A state trooper watches the crowd at the “Re-open Arizona” protest at the Capitol on April 20, 2020. Photo by Laura Gómez | Arizona Mirror
Tucked into a budget bill on criminal justice is a provision that would allow the Arizona Department of Public Safety to outright deny releasing any video records the agency possesses and to heavily edit any videos it chooses to make public.
A previous version of the bill by Republican lawmakers would have given DPS money to equip all state troopers with body-worn cameras, coupled with restrictions on how the footage for those cameras would be released.
But now the language applies to all video footage obtained by the department, not just video from body-worn cameras.
“It turns the Arizona public records law on its head and acts as an invitation for DPS to conceal video from the public,” media law attorney David Bodney said. “This just drives a locomotive through the public records law.”
Bodney’s client list includes many media organizations in Arizona, including the Arizona Mirror, and he is one of the state’s most prominent First Amendment and public records attorneys.
The language restricting access to the video footage is similar to a bill proposed by Rep. John Kavanagh, R-Fountain Hills, that failed earlier this year. That bill would have mandated redactions on any body worn camera footage released by all police departments. The provisions in the budget bill apply only to DPS, but are much more restrictive — and serve to carve out an exemption from existing public records law.
“We do not comment on pending legislation,” DPS spokesperson Sgt. Jimmy Chavez said when asked if the department helped in crafting the legislation or if it was consulted. “This has not yet been signed by Governor Ducey.”
The language of the bill says that DPS cannot release any video unless all people in the video consent to its release or if DPS “determines that there is an important public purpose” to releasing it. Those purposes include the footage capturing a crime being committed, a police officer using physical force or an allegation of misconduct against an officer.
This version of the bill adds that any footage taken in a “public place” does not require the department to redact information. But DPS would have total discretion to withhold any video from public release, even if all of the criteria are met.
And any video that is released must be edited to obscure the identity of people in the video, including crime victims.
Further, anyone requesting release of a video has to know the exact date, time and location of the recording, as well as the people involved. Requests that don’t include all of those things must be denied, the proposed law says.

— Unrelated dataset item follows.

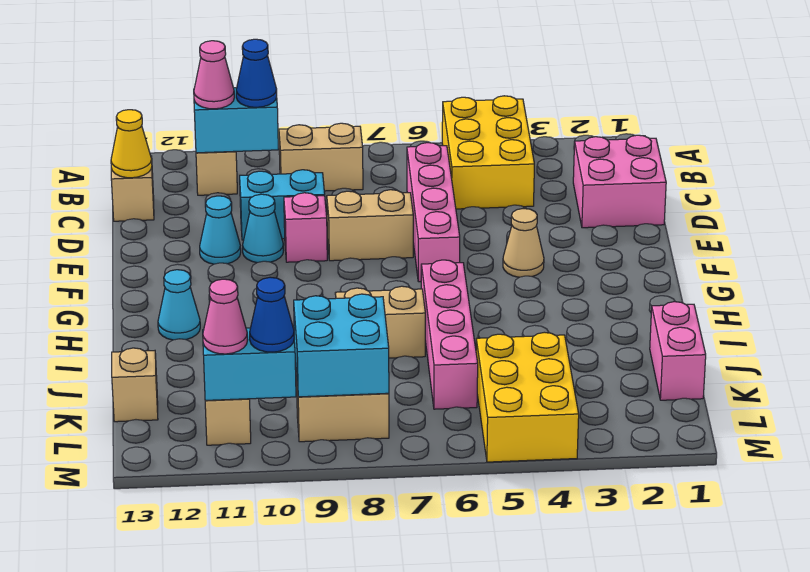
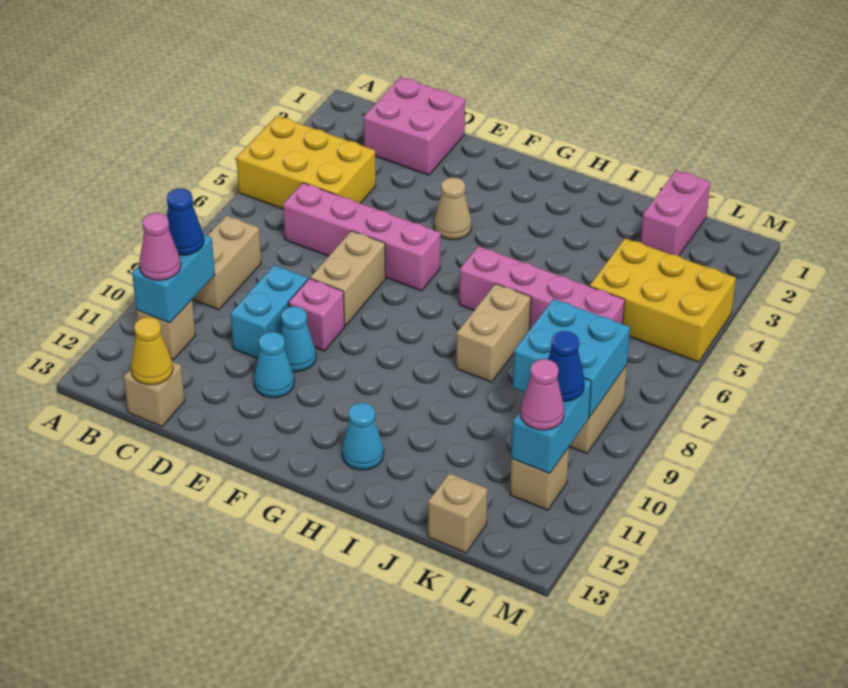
pink 1x2 brick [650,302,706,400] -> pink 1x2 brick turned to [641,170,710,256]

“It has become needlessly difficult to secure access to public records in a video format,” Bodney said of existing public record law. “Law enforcement agencies often delay and deny records requests without complying faithfully with the public records law.”
Arizona police agencies already have a patchwork of policies in place for how they deal with video records, as previously reported by the Mirror.
For example, the Tempe Police Department has a policy of applying a “medium blur” to all footage released unless the requester specifically asks for the blur to be removed.
A spokesman said the policy is designed to allow the agency to more quickly release records, as there is one employee who redacts videos in response to records requests and the agency does not have automatic redaction software.
Although Tempe Police said its policy aims to speed up the release of videos that are requested, that wasn’t the Mirror’s experience. An initial request took the agency 61 days to fill. A subsequent request for the same video without the “medium blur” and instead with “object tracking” redactions was filled in another 14 days.
Policies vary by agency but are generally similar, though there are a few interesting outliers.
For example, the Scottsdale Police Department’s policy states that the department’s public information officers may “review, download, and disseminate videos specifically related to public information requests without prior approval.” Other videos will be released in accordance with the department’s normal public records policy.
Scottsdale Police also applies “object tracking” to all its videos by default, a spokesman told the Mirror. Some agencies, such as the Tucson Police Department, already apply a “heavy blur” to victims of crimes.
“(Restricting access to videos) does not belong in a budget reconciliation bill,” Bodney said. “It deserves to be debated and the public should have an opportunity to express concerns about the incentives this legislation creates for DPS to conceal these public records.”
The bill also adds provisions to allow for DPS to create additional charges to those who file public records requests for video. While state law bars governmental bodies from charging for the time it takes to find or redact records, the budget proposal would explicitly allow DPS to charge the public for the salaries of for searching for and redacting any footage requested.
The added provisions allows for DPS to use the cost of reviewing and copying the footage, the compensation of a public records employee and “any other relevant information” when assessing the fee.
“If it passes, we need to return to the legislature and get it repealed next session,” Bodney said. “The underlying issues are far too important for legislation like this to stay on the books.”
The bill’s sponsor, Rep. Regina Cobb, R-Kingman, did not respond to a request for comment.